Michael Ehringhaus, Measured Progress director of professional development, introduced attendees to the conference objective and the importance of gaining formative assessment skills. “We want to plant a seed,” he said, “and introduce you to formative classroom practices that help you built a culture of achievement.”

Teachers have the most powerful impact on students, and formative assessment techniques will help them maximize student success, Ehringhaus said. “Students are not going to learn unless they decide to learn. Of all the bells and whistles offered to teachers, this practice, confirmed by 250 research-based sources, will empower your students to take charge of their learning.” 

“Formative assessment happens while you are teaching,” said Measured Progress President Stuart Kahl, who showed participants how formative assessment relates to a balanced assessment system. “While formative assessment may not give you the same validity as a summative test,” he said, “it allows you to address individual students or subgroups of students, to dig deeper, and to make immediate adjustments to the curriculum.” Kahl also stressed that formative assessment does not require extra time. “Don’t do more; do it differently.” 

Keynote speaker Margaret Heritage further defined formative assessment as a “constant process of gathering evidence from students and providing feedback to students.”  Heritage is the assistant director for professional development at the National Center for Research on Evaluation, Standards and Student Testing (CRESST) at University of California, Los Angeles. 

Throughout the conference, Heritage called attention to setting short-term learning goals. Simple targets can be readily communicated to students, allowing teachers to “easily collect multiple forms of evidence for the same learning goal, interpret the evidence, and take action to close the gap” before moving on to the next idea, subject, or lesson. “Teachers simply need to look at this practice as a partnership of students and teachers moving forward together,” she said. 

According to formative assessment experts, teachers should gather at least three pieces of evidence to show a student’s progression toward a learning goal. These can be obtained through observation, conversation, and products. This process of “triangulation” allows teachers to organize the evidence and then combine the data to inform the teaching process, explained Sara Bryant, doctoral student at the University of Colorado at Boulder. “Teachers already practice formative assessment when talking to and observing students in the classroom,” she said. 

Teams were taken through four modules, which aimed to transform the common classroom practices Bryant described into powerful assessment tools. The presentations explored four linked aspects of formative classroom assessment: descriptive feedback, peer assessment, questioning, and self assessment.
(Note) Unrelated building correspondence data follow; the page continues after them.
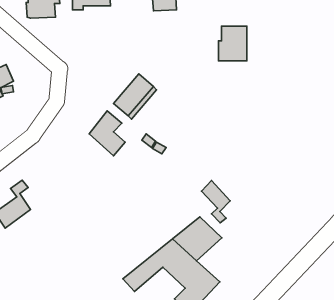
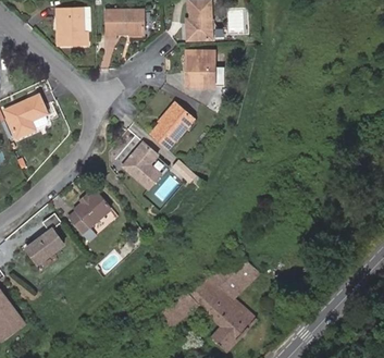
building: [218,26,247,61] -> [188,51,218,87]
building: none -> [70,192,110,233]
building: [201,181,230,223] -> none

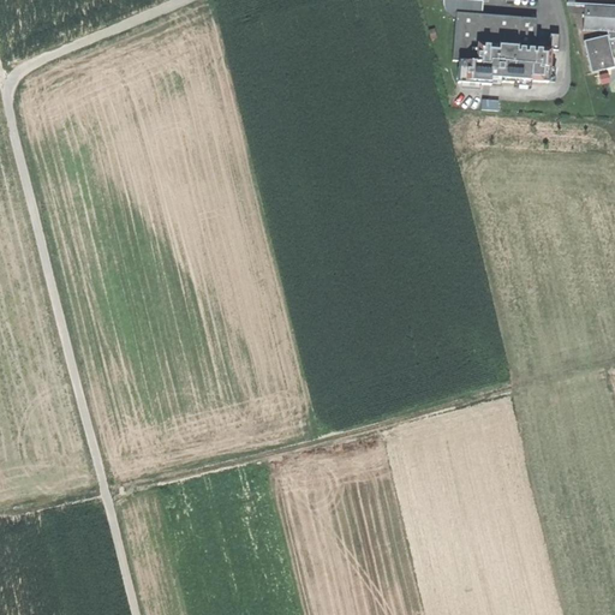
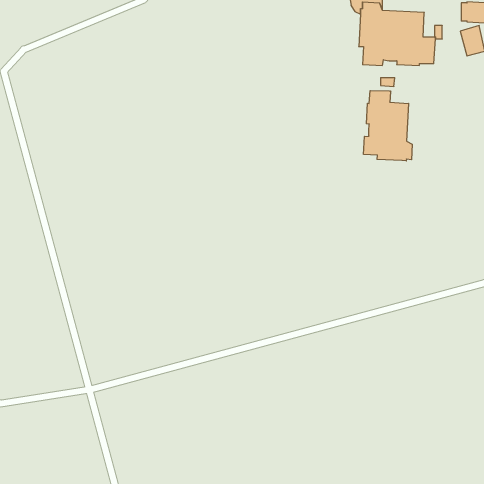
building: none -> [364,91,412,161]

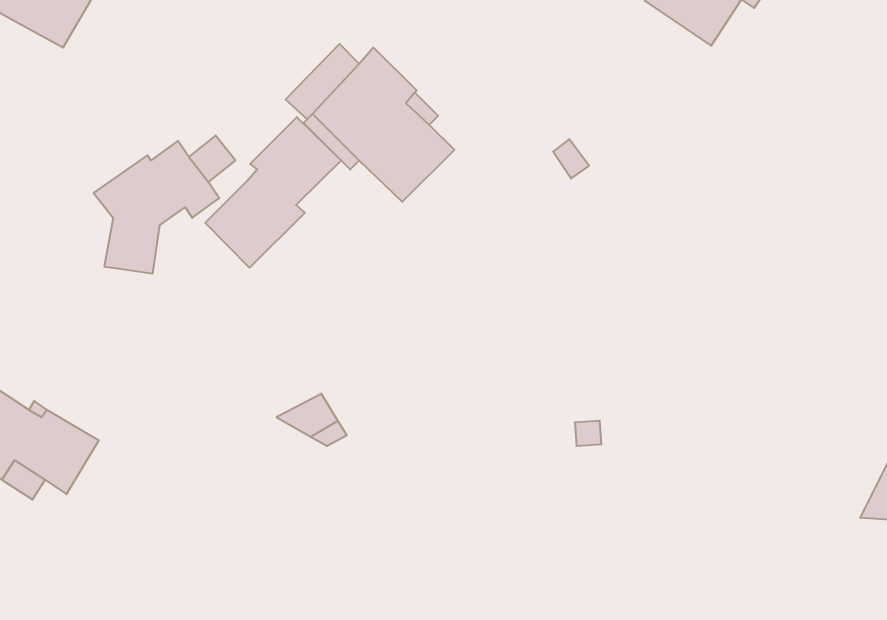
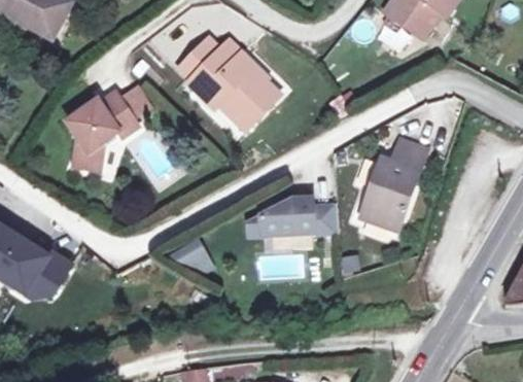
building: [205,117,341,268] -> none
building: none -> [363,138,428,227]
building: none -> [260,199,337,234]

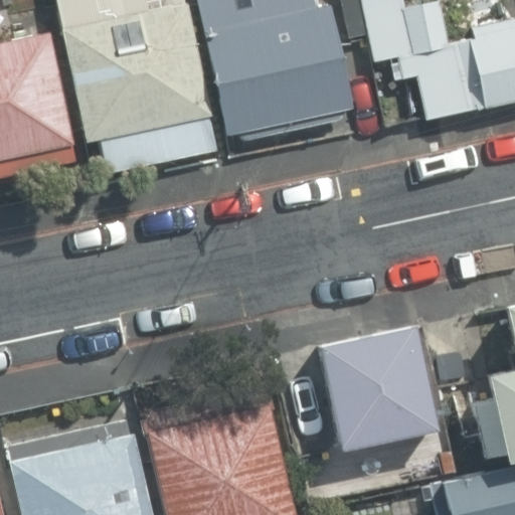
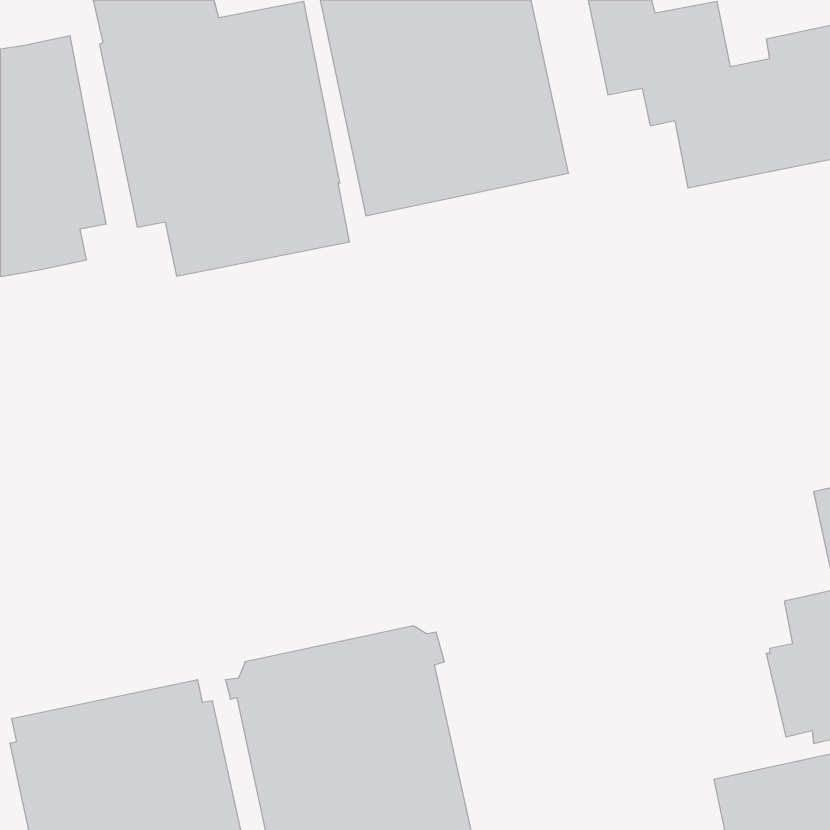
building: [318,327,436,451] -> none

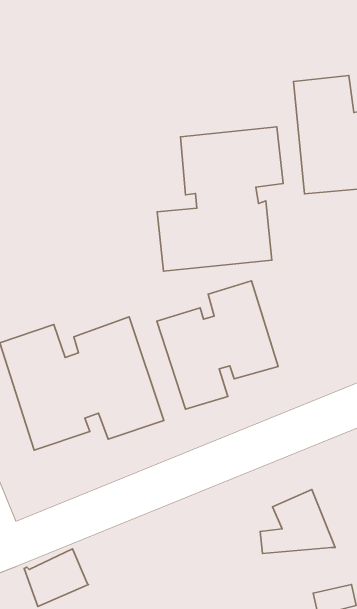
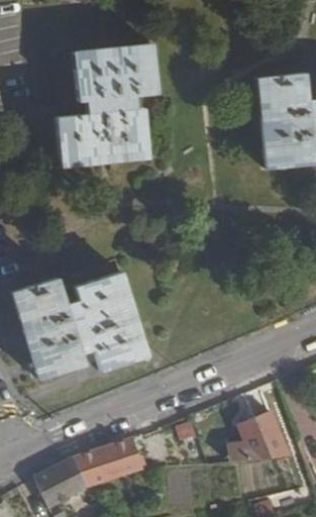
building: [157,127,283,271] -> [50,46,153,165]
building: [157,281,278,409] -> none
building: none -> [74,440,143,488]

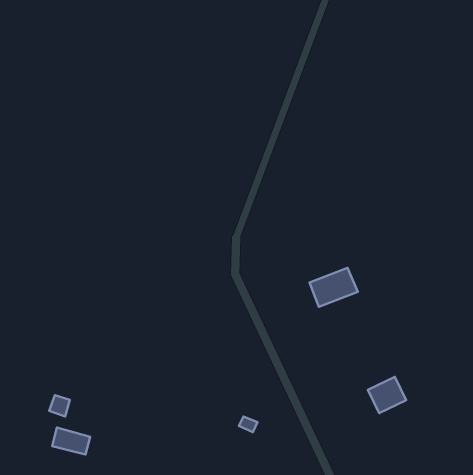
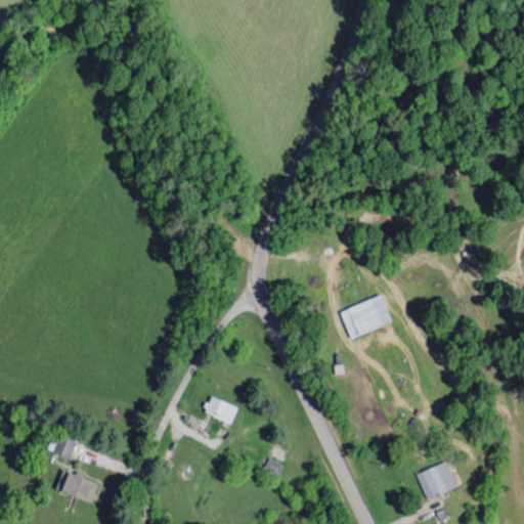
building: none -> [206,397,237,423]
building: [368,377,406,413] -> [417,461,458,500]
Facilitators used hands-on formative assessment techniques during their presentations and activities, but also showed video clips and student work from actual classrooms. 

Participants agreed that the conference helped them “make all the connections; make it all fit.” The keynote presentations and modules “identified where formative assessment is already being used and how it can be used more effectively,” said Mitzi George, a teacher from J. I. Watson Middle School in Iowa, Louisiana. “I always thought [formative assessment] was something we might want to try; now it is something we will use,” said another attendee. 

Teams left the conference with a detailed plan of how to proceed with formative assessment in their school or district. The New Hampshire Department of Education team intends “to promote a common understanding statewide of formative assessment as an integral part of instruction, in support of the Follow the Child Initiative and New Hampshire growth model.” 

Measured Progress plans to build on the model of this conference by conducting workshops and conferences about formative assessment in other areas of the United States and to support educators as they implement and practice the formative culture of learning. 

“We need to find a way to get there slowly, and for all groups—administrators, teachers, students, and parents—to buy into this new way of teaching,” Heritage encouraged attendees. “Teachers have a platform to work from. We need to elevate the platform.” Start with bringing clarity to formative assessment vocabulary, introduce the strategies as something teachers are already doing, take small steps of turning theory into practice, build a community of practice and share your expertise, Heritage added. “We are not only closing the knowledge gap for our students, we are closing the gap for instruction.”